=== Extract to read ===

14 > loader constraint violation: loader (instance of groovy/lang/GroovyClassLoader
15 ) previously initiated loading for a different type with name "org/objectweb/asm
16 /MethodVisitor"
17 
18 * Try:
19 Run with --stacktrace option to get the stack trace. Run with --info or --debug
20 option to get more log output.
21 
22 BUILD FAILED

As it turns out, there is exactly one Gradle version that can run with Groovy++ (at least this version of Groovy++): 1.0-rc-2. Any newer version and Groovy++ crashes as seen here. Any older version and Gradle crashes.

The main reason behind this issue seems to be the modified/mutilated version of Groovy shipped with Groovy++. Since Gradle is written in Groovy and expects to run in the same JVM as some user code, it causes one version of the Groovy class loader to attempt to load classes from another Groovy version.

Unfortunately, this means that, to use Groovy++ with Gradle, one is forced to use a version of Gradle that even the authors didn’t consider fully stable. It ultimately ends up not being worth it.

Exhibit B — BeanShell

BeanShell is a dynamic scripting language that, unlike Groovy, is virtually completely backwards-compatible with a specific version of Java. Unfortunately, that version is 1.4, so it doesn’t support nicities like generics. Originally apparently on track to become the “standard” Java scripting language, the entire world suddenly forgot about it shortly after Java 1.5 was released or so it seems, after which it fell into obsolescence.

Why did I want to add an obsolete scripting language to a service? We wanted a Java-like scripting language for a debugging/inspection console, and BeanShell isn’t as horrible as Groovy, and it’s feather-weight. The reasoning is similar to choosing a Model T over a Pinto strapped to a Komet.

In any case, depending BeanShell still isn’t as weird as depending on Groovy and BeanShell, which Gradle apparently does. Going back to the base project, let’s go back to normal Groovy and add in a dependency on BeanShell.

build.gradle

 1 apply plugin: "groovy";
 2 apply plugin: "java";
 3 apply plugin: "maven";
 4 apply plugin: "application";
 5 
 6 mainClassName = "gl.lin.Main";
 7 
 8 task wrapper(type: Wrapper) {
 9   gradleVersion = "1.6";
10 }
11 
12 repositories {
13   mavenCentral();
14 }
15 
16 dependencies {
17   compile 'org.codehaus.groovy:groovy-all:1.8.7';
18   compile "org.beanshell:beanshell:2.0b4";
19 }

In order to test compilation, we’ll also have the Java compiler tell us whether the class actually exists.

Main.java

 1 package gl.lin;
 2 
 3 /* Just here to test whether the class can be found in the classpath that
 4  * Gradle gives us.

=== Dataset ===

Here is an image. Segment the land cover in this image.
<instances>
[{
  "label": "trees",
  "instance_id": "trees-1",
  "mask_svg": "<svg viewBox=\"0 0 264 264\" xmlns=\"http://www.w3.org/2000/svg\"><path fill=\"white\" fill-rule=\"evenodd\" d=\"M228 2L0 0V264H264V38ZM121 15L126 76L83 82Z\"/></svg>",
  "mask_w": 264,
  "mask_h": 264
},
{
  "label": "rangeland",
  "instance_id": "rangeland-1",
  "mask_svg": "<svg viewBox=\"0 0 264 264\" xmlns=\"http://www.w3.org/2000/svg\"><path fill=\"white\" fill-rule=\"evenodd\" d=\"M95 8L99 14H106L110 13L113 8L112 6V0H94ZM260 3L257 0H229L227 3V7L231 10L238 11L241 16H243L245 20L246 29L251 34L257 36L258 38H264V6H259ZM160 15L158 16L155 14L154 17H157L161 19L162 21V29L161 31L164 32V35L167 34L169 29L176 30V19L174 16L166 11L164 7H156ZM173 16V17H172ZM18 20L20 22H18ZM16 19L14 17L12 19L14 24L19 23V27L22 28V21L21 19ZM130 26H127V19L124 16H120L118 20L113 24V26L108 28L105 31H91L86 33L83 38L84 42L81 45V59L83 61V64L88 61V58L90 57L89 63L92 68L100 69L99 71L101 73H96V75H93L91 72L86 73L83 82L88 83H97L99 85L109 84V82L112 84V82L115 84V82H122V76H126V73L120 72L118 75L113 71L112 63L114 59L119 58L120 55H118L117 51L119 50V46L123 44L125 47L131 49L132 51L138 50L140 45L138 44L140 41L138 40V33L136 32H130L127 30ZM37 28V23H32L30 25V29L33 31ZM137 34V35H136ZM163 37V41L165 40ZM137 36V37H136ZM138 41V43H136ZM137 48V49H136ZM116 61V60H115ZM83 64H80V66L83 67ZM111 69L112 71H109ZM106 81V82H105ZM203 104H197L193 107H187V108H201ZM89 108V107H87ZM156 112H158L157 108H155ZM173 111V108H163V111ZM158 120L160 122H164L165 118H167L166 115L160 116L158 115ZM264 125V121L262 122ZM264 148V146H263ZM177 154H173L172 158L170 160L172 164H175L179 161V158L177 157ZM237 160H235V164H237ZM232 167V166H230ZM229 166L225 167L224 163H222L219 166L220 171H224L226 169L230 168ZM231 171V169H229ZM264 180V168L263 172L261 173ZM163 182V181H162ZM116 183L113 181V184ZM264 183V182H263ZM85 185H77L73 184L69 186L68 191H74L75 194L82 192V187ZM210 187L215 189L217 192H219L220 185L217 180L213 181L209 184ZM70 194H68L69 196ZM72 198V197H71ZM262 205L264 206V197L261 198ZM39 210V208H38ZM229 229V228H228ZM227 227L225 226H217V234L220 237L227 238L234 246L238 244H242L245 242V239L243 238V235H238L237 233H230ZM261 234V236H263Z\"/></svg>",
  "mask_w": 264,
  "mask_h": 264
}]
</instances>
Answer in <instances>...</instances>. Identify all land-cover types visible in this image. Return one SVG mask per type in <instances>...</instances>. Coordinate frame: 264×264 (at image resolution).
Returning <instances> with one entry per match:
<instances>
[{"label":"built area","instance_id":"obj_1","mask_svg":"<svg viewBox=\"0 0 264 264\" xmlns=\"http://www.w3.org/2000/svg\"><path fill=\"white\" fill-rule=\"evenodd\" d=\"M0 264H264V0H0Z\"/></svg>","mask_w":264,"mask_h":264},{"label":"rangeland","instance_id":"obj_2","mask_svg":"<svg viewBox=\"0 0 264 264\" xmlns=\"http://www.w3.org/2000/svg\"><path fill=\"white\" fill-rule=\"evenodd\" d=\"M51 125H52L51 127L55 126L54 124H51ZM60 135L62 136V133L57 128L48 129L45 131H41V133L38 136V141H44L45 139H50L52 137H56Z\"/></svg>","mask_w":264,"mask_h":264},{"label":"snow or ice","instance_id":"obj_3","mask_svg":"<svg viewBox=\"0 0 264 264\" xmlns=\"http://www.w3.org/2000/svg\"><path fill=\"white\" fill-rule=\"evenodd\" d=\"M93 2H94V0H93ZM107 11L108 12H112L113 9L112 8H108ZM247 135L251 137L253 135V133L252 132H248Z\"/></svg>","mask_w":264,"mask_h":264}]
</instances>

===

### Brief A
List every plugin that the build.gradle file in the Gradle text applies.
### Brief B
Condense the paragraph beginning "BeanShell is a dynamic scripting language" from the Gradle text into a bulleted list that keeps its main facts.

### Written answer A
groovy
java
maven
application

### Written answer B
- BeanShell is a dynamic scripting language.
- Unlike Groovy, it is almost completely backwards-compatible with one specific version of Java.
- That version is 1.4, so BeanShell lacks features such as generics.
- It once appeared to be on track to become the "standard" Java scripting language.
- It seems to have been forgotten soon after Java 1.5 was released, and it then became obsolete.